What the exercise asks
Write out the records once more, exactly as given.
+ + + +
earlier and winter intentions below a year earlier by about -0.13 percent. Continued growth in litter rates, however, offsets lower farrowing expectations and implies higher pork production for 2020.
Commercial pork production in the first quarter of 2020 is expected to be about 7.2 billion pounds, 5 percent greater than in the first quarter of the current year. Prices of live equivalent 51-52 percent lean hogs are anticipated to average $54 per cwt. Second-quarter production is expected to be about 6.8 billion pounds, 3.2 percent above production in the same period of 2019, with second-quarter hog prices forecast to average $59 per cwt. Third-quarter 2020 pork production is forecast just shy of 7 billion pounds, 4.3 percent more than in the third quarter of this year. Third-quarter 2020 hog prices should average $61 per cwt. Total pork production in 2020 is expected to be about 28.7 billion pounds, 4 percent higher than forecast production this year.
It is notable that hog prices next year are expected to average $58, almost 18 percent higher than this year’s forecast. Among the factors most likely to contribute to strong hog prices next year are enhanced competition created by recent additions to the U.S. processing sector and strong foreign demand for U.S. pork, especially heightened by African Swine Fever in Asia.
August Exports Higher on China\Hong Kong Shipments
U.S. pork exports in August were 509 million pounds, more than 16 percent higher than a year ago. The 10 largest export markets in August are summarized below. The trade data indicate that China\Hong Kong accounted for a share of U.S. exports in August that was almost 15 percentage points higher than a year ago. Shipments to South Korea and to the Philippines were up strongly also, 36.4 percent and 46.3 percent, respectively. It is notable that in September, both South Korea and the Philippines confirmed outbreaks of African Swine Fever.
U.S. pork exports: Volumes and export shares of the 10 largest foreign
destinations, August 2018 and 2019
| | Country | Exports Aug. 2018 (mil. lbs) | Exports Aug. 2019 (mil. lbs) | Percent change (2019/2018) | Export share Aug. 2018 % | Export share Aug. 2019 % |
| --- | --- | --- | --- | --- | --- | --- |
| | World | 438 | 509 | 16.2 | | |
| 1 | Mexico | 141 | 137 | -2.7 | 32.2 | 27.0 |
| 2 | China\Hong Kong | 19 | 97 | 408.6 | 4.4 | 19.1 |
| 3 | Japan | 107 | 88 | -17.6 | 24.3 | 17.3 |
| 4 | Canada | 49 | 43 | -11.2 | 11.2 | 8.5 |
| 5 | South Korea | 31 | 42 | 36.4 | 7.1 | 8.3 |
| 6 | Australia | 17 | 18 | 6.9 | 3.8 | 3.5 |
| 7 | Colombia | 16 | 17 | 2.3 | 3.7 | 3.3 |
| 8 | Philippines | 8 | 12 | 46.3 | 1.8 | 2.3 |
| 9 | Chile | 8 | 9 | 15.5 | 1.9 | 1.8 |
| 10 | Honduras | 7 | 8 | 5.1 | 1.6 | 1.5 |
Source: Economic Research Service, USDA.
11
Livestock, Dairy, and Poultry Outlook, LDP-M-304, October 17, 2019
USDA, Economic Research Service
+ + + +
Task answer
earlier and winter intentions below a year earlier by about -0.13 percent. Continued growth in litter rates, however, offsets lower farrowing expectations and implies higher pork production for 2020.
Commercial pork production in the first quarter of 2020 is expected to be about 7.2 billion pounds, 5 percent greater than in the first quarter of the current year. Prices of live equivalent 51-52 percent lean hogs are anticipated to average $54 per cwt. Second-quarter production is expected to be about 6.8 billion pounds, 3.2 percent above production in the same period of 2019, with second-quarter hog prices forecast to average $59 per cwt. Third-quarter 2020 pork production is forecast just shy of 7 billion pounds, 4.3 percent more than in the third quarter of this year. Third-quarter 2020 hog prices should average $61 per cwt. Total pork production in 2020 is expected to be about 28.7 billion pounds, 4 percent higher than forecast production this year.
It is notable that hog prices next year are expected to average $58, almost 18 percent higher than this year’s forecast. Among the factors most likely to contribute to strong hog prices next year are enhanced competition created by recent additions to the U.S. processing sector and strong foreign demand for U.S. pork, especially heightened by African Swine Fever in Asia.
August Exports Higher on China\Hong Kong Shipments
U.S. pork exports in August were 509 million pounds, more than 16 percent higher than a year ago. The 10 largest export markets in August are summarized below. The trade data indicate that China\Hong Kong accounted for a share of U.S. exports in August that was almost 15 percentage points higher than a year ago. Shipments to South Korea and to the Philippines were up strongly also, 36.4 percent and 46.3 percent, respectively. It is notable that in September, both South Korea and the Philippines confirmed outbreaks of African Swine Fever.
U.S. pork exports: Volumes and export shares of the 10 largest foreign
destinations, August 2018 and 2019
| | Country | Exports Aug. 2018 (mil. lbs) | Exports Aug. 2019 (mil. lbs) | Percent change (2019/2018) | Export share Aug. 2018 % | Export share Aug. 2019 % |
| --- | --- | --- | --- | --- | --- | --- |
| | World | 438 | 509 | 16.2 | | |
| 1 | Mexico | 141 | 137 | -2.7 | 32.2 | 27.0 |
| 2 | China\Hong Kong | 19 | 97 | 408.6 | 4.4 | 19.1 |
| 3 | Japan | 107 | 88 | -17.6 | 24.3 | 17.3 |
| 4 | Canada | 49 | 43 | -11.2 | 11.2 | 8.5 |
| 5 | South Korea | 31 | 42 | 36.4 | 7.1 | 8.3 |
| 6 | Australia | 17 | 18 | 6.9 | 3.8 | 3.5 |
| 7 | Colombia | 16 | 17 | 2.3 | 3.7 | 3.3 |
| 8 | Philippines | 8 | 12 | 46.3 | 1.8 | 2.3 |
| 9 | Chile | 8 | 9 | 15.5 | 1.9 | 1.8 |
| 10 | Honduras | 7 | 8 | 5.1 | 1.6 | 1.5 |
Source: Economic Research Service, USDA.
11
Livestock, Dairy, and Poultry Outlook, LDP-M-304, October 17, 2019
USDA, Economic Research Service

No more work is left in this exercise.